A very important resource to look for help is [the spark documentation](https://spark.apache.org/docs/latest/)

In [None]:
import findspark
findspark.init()
import pyspark

from pyspark.sql import SQLContext
from pyspark.sql.session import SparkSession
conf = pyspark.SparkConf().setAppName("MySparkApp")
conf = (conf.setMaster('local[*]')
        .set('spark.executor.memory', '5G')
        .set('spark.driver.memory', '6G')
        .set('spark.driver.maxResultSize', '4G'))
sc = pyspark.SparkContext(conf=conf)
sqlContext = SQLContext(sc)
spark = SparkSession(sc)

import matplotlib.pyplot as plt
import numpy as np

%matplotlib inline

# Part 1: Compute Pi

We are going to use a Monte-Carlo estimation of the number $\pi$.
For more information about this method, [see here.](https://academo.org/demos/estimating-pi-monte-carlo/)

To start, implements two ways to compute Pi with the monte-carlo method, with and without Spark.

In [None]:
def regularPi(n: int) -> float:
    """Estimates Pi using just python."""
    pass

def sparkPi(n: int) -> float:
    """Estimates Pi using spark"""
    pass

num_samples = 1000000
print("Estimation of Pi: {0}".format(sparkPi(num_samples)))

### To understand the power of parallel computing (provided your computer has several cores), let's measure the execution time over a big number of samples

In [None]:
def chronometer(func, n: int) -> float:
    """Measure the execution time of the function func with the parameter n"""
    before = time.time()
    func(n)
    after = time.time()
    return after - before


def gain(n: int):
    """Measure the speed factor of the spark function over the regular one, when run over n samples."""
    return chronometer(regularPi, n) / chronometer(sparkPi, n)

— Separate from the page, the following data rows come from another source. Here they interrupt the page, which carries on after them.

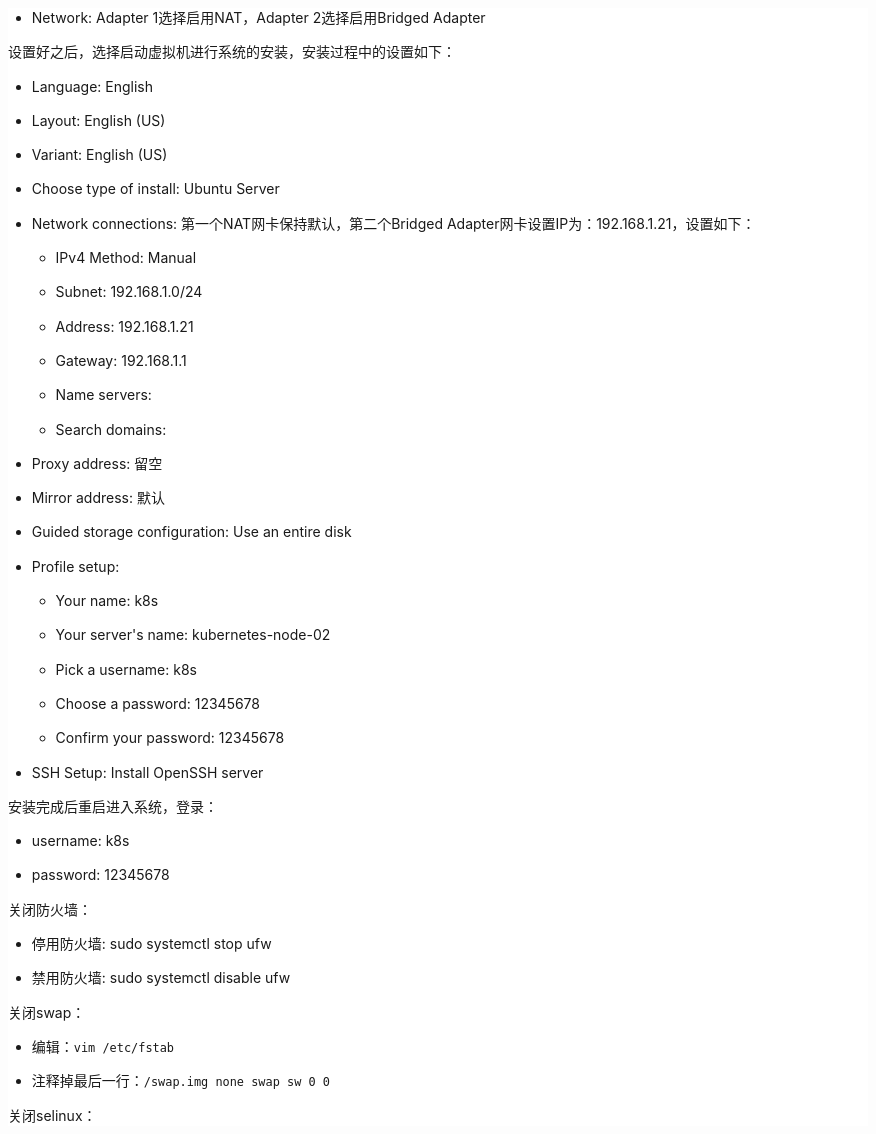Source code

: - Network: Adapter 1选择启用NAT，Adapter 2选择启用Bridged Adapter

设置好之后，选择启动虚拟机进行系统的安装，安装过程中的设置如下：

- Language: English

- Layout: English (US)

- Variant: English (US)

- Choose type of install: Ubuntu Server

- Network connections: 第一个NAT网卡保持默认，第二个Bridged Adapter网卡设置IP为：192.168.1.21，设置如下：
  
  - IPv4 Method: Manual
  
  - Subnet: 192.168.1.0/24
  
  - Address: 192.168.1.21
  
  - Gateway: 192.168.1.1
  
  - Name servers:
  
  - Search domains:

- Proxy address: 留空

- Mirror address: 默认

- Guided storage configuration: Use an entire disk

- Profile setup:
  
  - Your name: k8s
  
  - Your server's name: kubernetes-node-02
  
  - Pick a username: k8s
  
  - Choose a password: 12345678
  
  - Confirm your password: 12345678

- SSH Setup: Install OpenSSH server

安装完成后重启进入系统，登录：

- username: k8s

- password: 12345678

关闭防火墙：

- 停用防火墙: sudo systemctl stop ufw

- 禁用防火墙: sudo systemctl disable ufw

关闭swap：

- 编辑：`vim /etc/fstab`

- 注释掉最后一行：`/swap.img none swap sw 0 0`

关闭selinux：
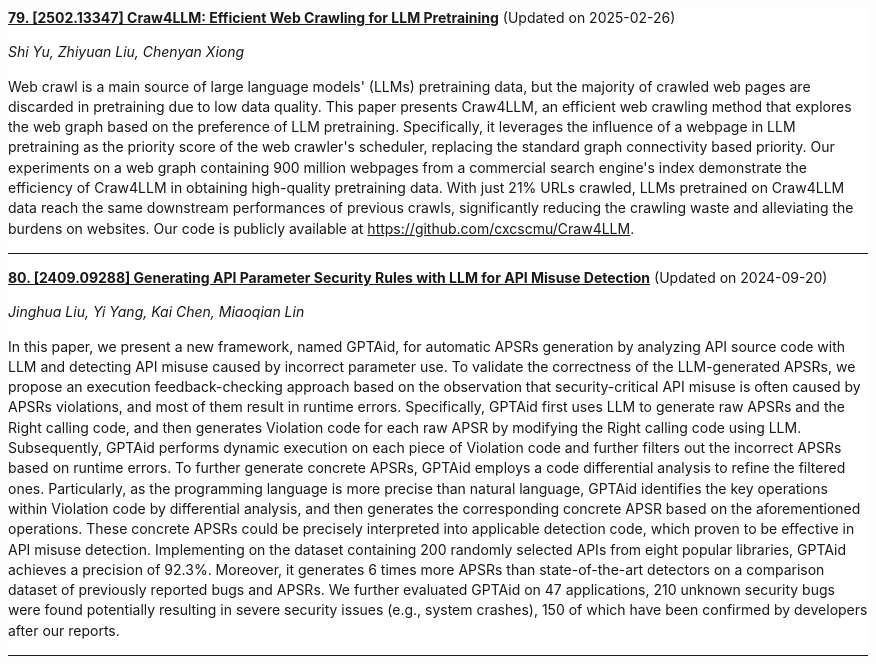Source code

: **[79. [2502.13347] Craw4LLM: Efficient Web Crawling for LLM Pretraining](https://arxiv.org/pdf/2502.13347.pdf)** (Updated on 2025-02-26)

*Shi Yu, Zhiyuan Liu, Chenyan Xiong*

  Web crawl is a main source of large language models' (LLMs) pretraining data,
but the majority of crawled web pages are discarded in pretraining due to low
data quality. This paper presents Craw4LLM, an efficient web crawling method
that explores the web graph based on the preference of LLM pretraining.
Specifically, it leverages the influence of a webpage in LLM pretraining as the
priority score of the web crawler's scheduler, replacing the standard graph
connectivity based priority. Our experiments on a web graph containing 900
million webpages from a commercial search engine's index demonstrate the
efficiency of Craw4LLM in obtaining high-quality pretraining data. With just
21% URLs crawled, LLMs pretrained on Craw4LLM data reach the same downstream
performances of previous crawls, significantly reducing the crawling waste and
alleviating the burdens on websites. Our code is publicly available at
https://github.com/cxcscmu/Craw4LLM.


---

**[80. [2409.09288] Generating API Parameter Security Rules with LLM for API Misuse
  Detection](https://arxiv.org/pdf/2409.09288.pdf)** (Updated on 2024-09-20)

*Jinghua Liu, Yi Yang, Kai Chen, Miaoqian Lin*

  In this paper, we present a new framework, named GPTAid, for automatic APSRs
generation by analyzing API source code with LLM and detecting API misuse
caused by incorrect parameter use. To validate the correctness of the
LLM-generated APSRs, we propose an execution feedback-checking approach based
on the observation that security-critical API misuse is often caused by APSRs
violations, and most of them result in runtime errors. Specifically, GPTAid
first uses LLM to generate raw APSRs and the Right calling code, and then
generates Violation code for each raw APSR by modifying the Right calling code
using LLM. Subsequently, GPTAid performs dynamic execution on each piece of
Violation code and further filters out the incorrect APSRs based on runtime
errors. To further generate concrete APSRs, GPTAid employs a code differential
analysis to refine the filtered ones. Particularly, as the programming language
is more precise than natural language, GPTAid identifies the key operations
within Violation code by differential analysis, and then generates the
corresponding concrete APSR based on the aforementioned operations. These
concrete APSRs could be precisely interpreted into applicable detection code,
which proven to be effective in API misuse detection. Implementing on the
dataset containing 200 randomly selected APIs from eight popular libraries,
GPTAid achieves a precision of 92.3%. Moreover, it generates 6 times more APSRs
than state-of-the-art detectors on a comparison dataset of previously reported
bugs and APSRs. We further evaluated GPTAid on 47 applications, 210 unknown
security bugs were found potentially resulting in severe security issues (e.g.,
system crashes), 150 of which have been confirmed by developers after our
reports.


---

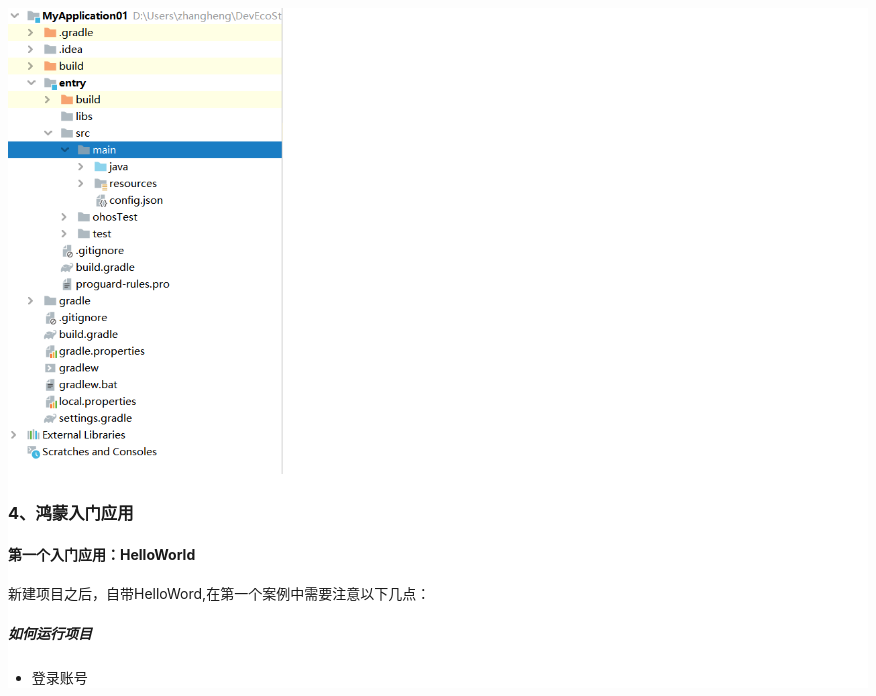 <img src="\笔记图片\QQ截图20210910161212.png" style="zoom: 67%;" />

### 4、鸿蒙入门应用

#### 第一个入门应用：HelloWorld

新建项目之后，自带HelloWord,在第一个案例中需要注意以下几点：

##### 如何运行项目

- 登录账号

### How does the gain evolve with the number of n samples? Why? Can you plot it?

# Part 2: around word count

We are going to use the raw file from the BBC data set that can be found at http://mlg.ucd.ie/datasets/bbc.html

## First step: load the data

write the function to load the data as a Spark DataFrame

In [None]:
def getFilenames(folder) -> list:
    """returns the list of file names to where the bbc data is"""
    pass

def loadDataFrame(folder):
    filenames = getFilenames(folder)
    return spark.read.text(filenames)

## Second step: Exploration

Let's explore what have been loaded.
- Can you check the value of one entry? of several?
- How many entries do you have?
- How many non empty ones?
- Each entry is a text, can you write a mapreduce to plot the distribution of sizes of thoses texts?

## Thrid step: the word count map reduce

- Can you write a map reduce to count the number of occurrences of each word in the dataset
- Are you satisfied with the output? Why?
- How to clean the input?
- How to save the data on disk ?
- Can you write a version with a combiner? What is the difference

In [None]:
def wordCountMapper(text) -> list:
    """given a text, returns a list of tuples (term, count)"""
    pass

def wordCountReduce(x, y):
    """Given a two counts, returns the combined count."""
    pass

## Bonus Questions

- We are counting only single words, can you count ngrams?
- How to find which ngrams are statistically meaningful?